The Financial Express

Ivanka backs former PepsiCo CEO to lead WB

| Updated: January 19, 2019 10:26:45

Indra K. Nooyi  -AP Photo Indra K. Nooyi -AP Photo

The White House is considering former PepsiCo CEO Indra K. Nooyi for the position of World Bank president, according to several people familiar with the process.

Ivanka Trump, US President Donald Trump's daughter and adviser, has floated Nooyi’s name for the position, reports The New York Times on Wednesday.

However, it is not yet clear if the former Pepsi CEO will accept, if offered.

Ivanka Trump is among the three people conducting the search for a successor to Jim Yong Kim, who resigned earlier this month.

The other two are Treasury Secretary Steven Mnuchin and acting White House chief of staff Mick Mulvaney.

Others in the race for the post include David Malpass, the under secretary of treasury, and Ray Washburne, who is heading the Oversea Private Investment Corporation.

Both of them had served as advisers to President Donald Trump’s campaign.

Nooyi stepped down from her role at PepsiCo last August after leading the company for 12 years.
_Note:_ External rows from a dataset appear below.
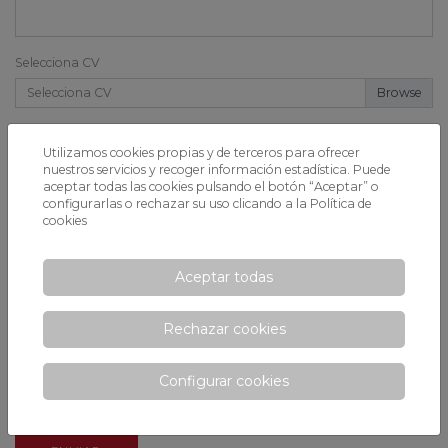
Selecciona CV
Selecciona CV
Selecciona carta de presentación
Utilizamos cookies propias y de terceros para ofrecer
Selecciona carta de presentación
nuestros servicios y recoger información estadística. Puede
aceptar todas las cookies pulsando el botón “Aceptar” o
configurarlas o rechazar su uso clicando a la
Política de
Mensaje *
cookies
Aceptar todas
Rechazar cookies
Configurar cookies
He leído y acepto las condiciones de Privacidad.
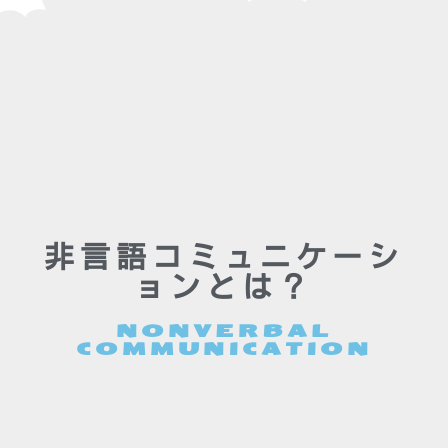
非言語コミュニケーシ
ョンとは？
NONVERBAL
COMMUNICATION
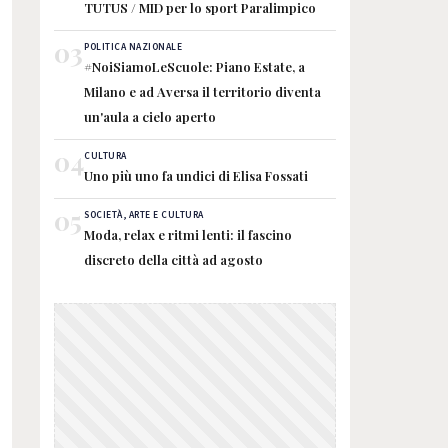
TUTUS / MID per lo sport Paralimpico
03
POLITICA NAZIONALE
#NoiSiamoLeScuole: Piano Estate, a
Milano e ad Aversa il territorio diventa
un'aula a cielo aperto
04
CULTURA
Uno più uno fa undici di Elisa Fossati
05
SOCIETÀ, ARTE E CULTURA
Moda, relax e ritmi lenti: il fascino
discreto della città ad agosto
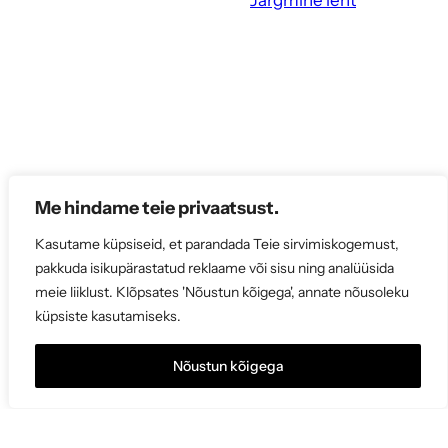
Järgmine leht
Me hindame teie privaatsust.
Kasutame küpsiseid, et parandada Teie sirvimiskogemust,
pakkuda isikupärastatud reklaame või sisu ning analüüsida
meie liiklust. Klõpsates 'Nõustun kõigega', annate nõusoleku
küpsiste kasutamiseks.
Nõustun kõigega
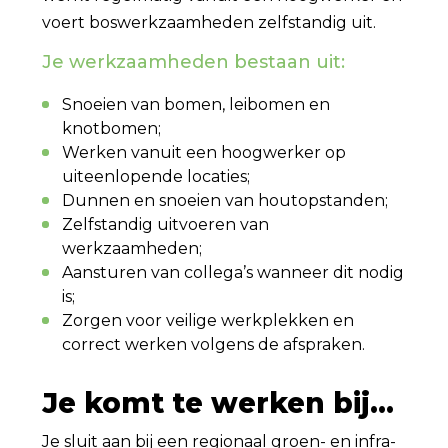
voert boswerkzaamheden zelfstandig uit.
Je werkzaamheden bestaan uit:
Snoeien van bomen, leibomen en
knotbomen;
Werken vanuit een hoogwerker op
uiteenlopende locaties;
Dunnen en snoeien van houtopstanden;
Zelfstandig uitvoeren van
werkzaamheden;
Aansturen van collega’s wanneer dit nodig
is;
Zorgen voor veilige werkplekken en
correct werken volgens de afspraken.
Je komt te werken bij...
Je sluit aan bij een regionaal groen- en infra-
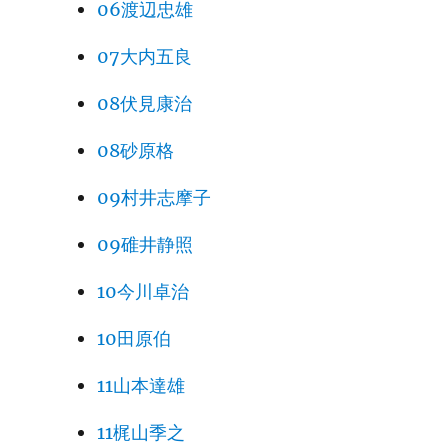
06渡辺忠雄
07大内五良
08伏見康治
08砂原格
09村井志摩子
09碓井静照
10今川卓治
10田原伯
11山本達雄
11梶山季之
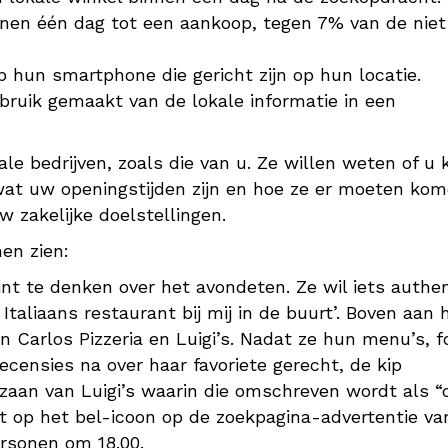
nnen één dag tot een aankoop, tegen 7% van de niet
hun smartphone die gericht zijn op hun locatie.
uik gemaakt van de lokale informatie in een
le bedrijven, zoals die van u. Ze willen weten of u 
 wat uw openingstijden zijn en hoe ze er moeten kom
 zakelijke doelstellingen.
en zien:
int te denken over het avondeten. Ze wil iets authe
Italiaans restaurant bij mij in de buurt’. Boven aan 
 Carlos Pizzeria en Luigi’s. Nadat ze hun menu’s, f
ecensies na over haar favoriete gerecht, de kip
zaan van Luigi’s waarin die omschreven wordt als “
kt op het bel-icoon op de zoekpagina-advertentie va
ersonen om 18.00.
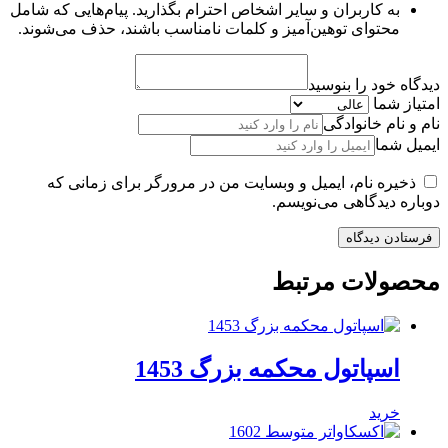
به کاربران و سایر اشخاص احترام بگذارید. پیام‌هایی که شامل
محتوای توهین‌آمیز و کلمات نامناسب باشند، حذف می‌شوند.
دیدگاه خود را بنوسید
امتیاز شما
نام و نام خانوادگی
ایمیل شما
ذخیره نام، ایمیل و وبسایت من در مرورگر برای زمانی که
دوباره دیدگاهی می‌نویسم.
محصولات مرتبط
اسپاتول محکمه بزرگ 1453
خرید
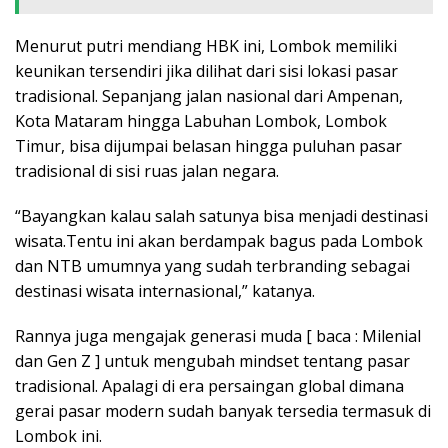
Menurut putri mendiang HBK ini, Lombok memiliki
keunikan tersendiri jika dilihat dari sisi lokasi pasar
tradisional. Sepanjang jalan nasional dari Ampenan,
Kota Mataram hingga Labuhan Lombok, Lombok
Timur, bisa dijumpai belasan hingga puluhan pasar
tradisional di sisi ruas jalan negara.
“Bayangkan kalau salah satunya bisa menjadi destinasi
wisata.Tentu ini akan berdampak bagus pada Lombok
dan NTB umumnya yang sudah terbranding sebagai
destinasi wisata internasional,” katanya.
Rannya juga mengajak generasi muda [ baca : Milenial
dan Gen Z ] untuk mengubah mindset tentang pasar
tradisional. Apalagi di era persaingan global dimana
gerai pasar modern sudah banyak tersedia termasuk di
Lombok ini.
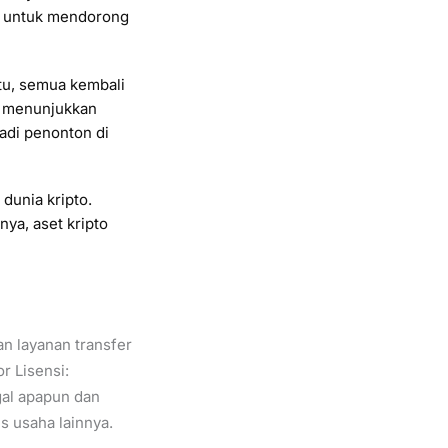
n untuk mendorong
ntu, semua kembali
o menunjukkan
jadi penonton di
dunia kripto.
nya, aset kripto
n layanan transfer
r Lisensi:
gal apapun dan
s usaha lainnya.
She has been courted as an administration ally by Ivanka Trump, the US president’s eldest daughter, who is playing a role in the selection of a nominee.

Nooyi could stand the best chance in the race with the backing of Ivanka, who has called Nooyi a “mentor”.

Ivanka wrote in a tweet last August, “The great @IndraNooyi is stepping down as PepsiCo CEO, after 12 yrs. Indra, you are a mentor + inspiration to so many, myself included. I am deeply grateful for your friendship. Thank you for your passionate engagement on issues that benefit the people of this country, and beyond.”

Historically, the person that the US – the biggest shareholder – puts forward to be considered for the role is approved by the board, and the European shareholders select someone to lead the International Monetary Fund.

Ivanka Trump’s role in the process drew some criticism from ethics watchdogs on Monday.

They said that it could pose a conflict of interest for the president’s daughter to be involved in international economic matters when she has not completely divested from her assets.

A White House spokesman did not respond to a request for comment about the candidates.

The World Bank’s current president, Jim Yong Kim, said this month that he would step down in February to join a private infrastructure investment firm, an unexpected departure that comes nearly three years before the end of his term.

Kim was first appointed by the Obama administration in 2012, on the recommendation of Hillary Clinton when she was secretary of state, and was reappointed by President Barack Obama in 2016 to serve a second five-year term.